The simulation results for the prediction of the mean value of the AE index showed that the DPRNN demonstrated the best results using the SNR, while the MLP network illustrated the worst SNR values with 28.3 dB which is lower than the LPC predictor that demonstrated a SNR value of 31.3648.

The prediction of the sunspot signal illustrated that all neural network architectures achieved similar value for the SNR with approximately 25 dB. The linear predictor demonstrated again the lowest value of 22.6233 dB.

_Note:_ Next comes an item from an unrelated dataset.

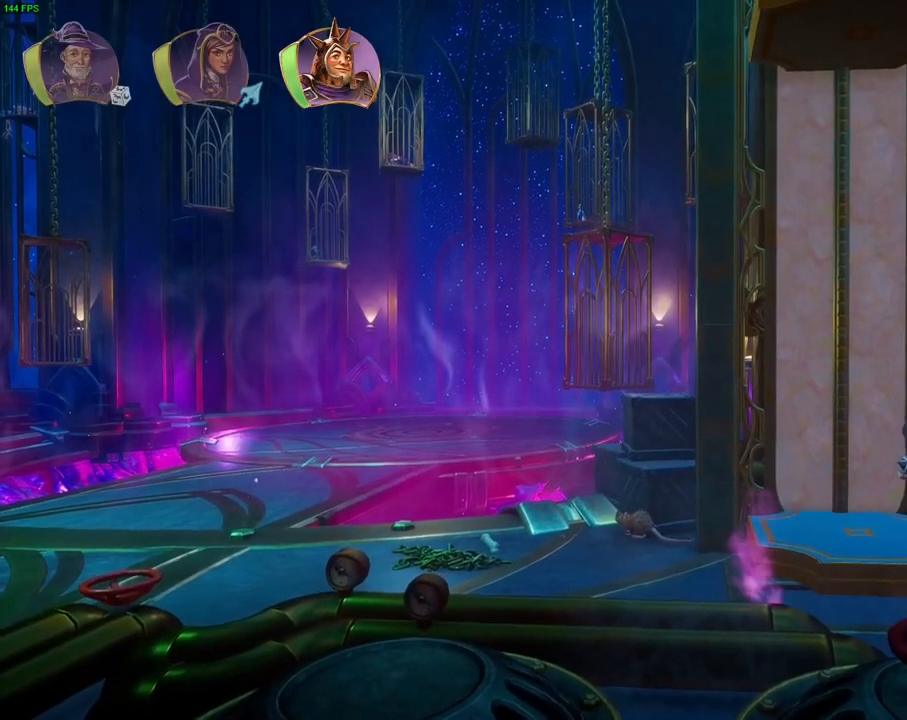
{"dt_ms": 500, "buttons": [], "left_stick": "center", "right_stick": "center", "events": [[50, "CROSS", "down"], [133, "CROSS", "up"], [300, "left_stick", "left"], [417, "CROSS", "down"], [467, "left_stick", "center"], [483, "CROSS", "up"]]}
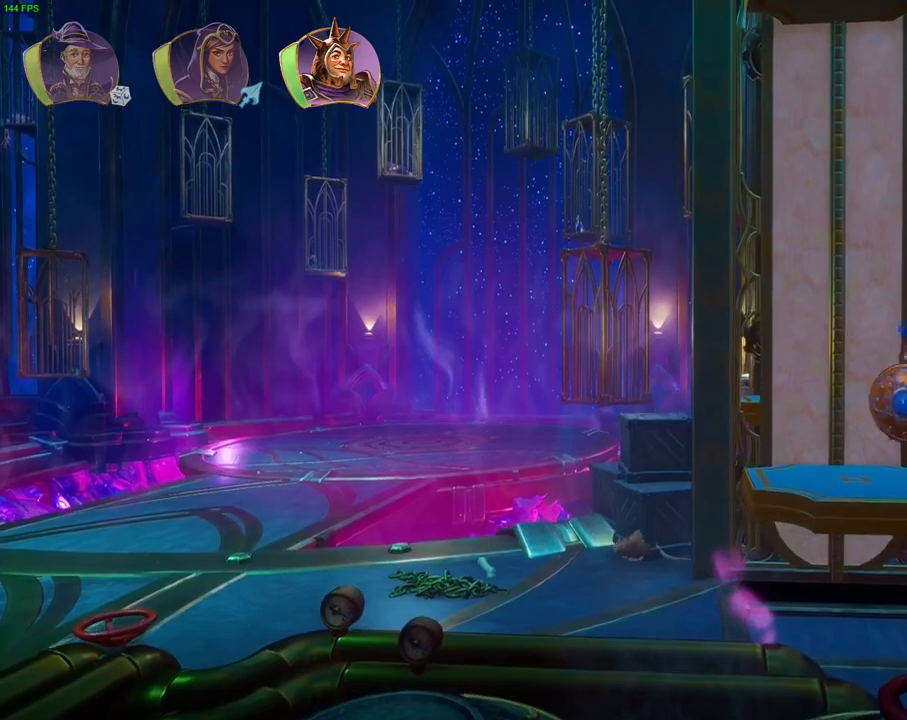
{"dt_ms": 500, "buttons": [], "left_stick": "right", "right_stick": "center", "events": [[117, "left_stick", "left"], [283, "CROSS", "down"], [300, "left_stick", "center"], [350, "left_stick", "right"], [367, "CROSS", "up"]]}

As it can be shown from Table 2, the prediction of heat wave signals indicated that the LPC predictor showed the best SNR, while all the neural network architectures failed to achieve a SNR above 20 dB. However, the NMSE for all the neural network architectures indicted better values than the NMSE achieved by the linear predictor.

As it can be noticed from Figure [11], the histograms of the nonlinear prediction errors for the Lorenz attractor, the mean value of the AE index and the sunspot signals using the DRPNN may be considered to show Gaussian distributions. This is an indication that the DRPNN managed to extract the information from the signal and hence the good simulation results. Figure [11] (d) shows the histogram of the error values for the prediction of the heat wave signal which indicted a random distribution and hence the network could not provide a good simulation value in terms of the SNR.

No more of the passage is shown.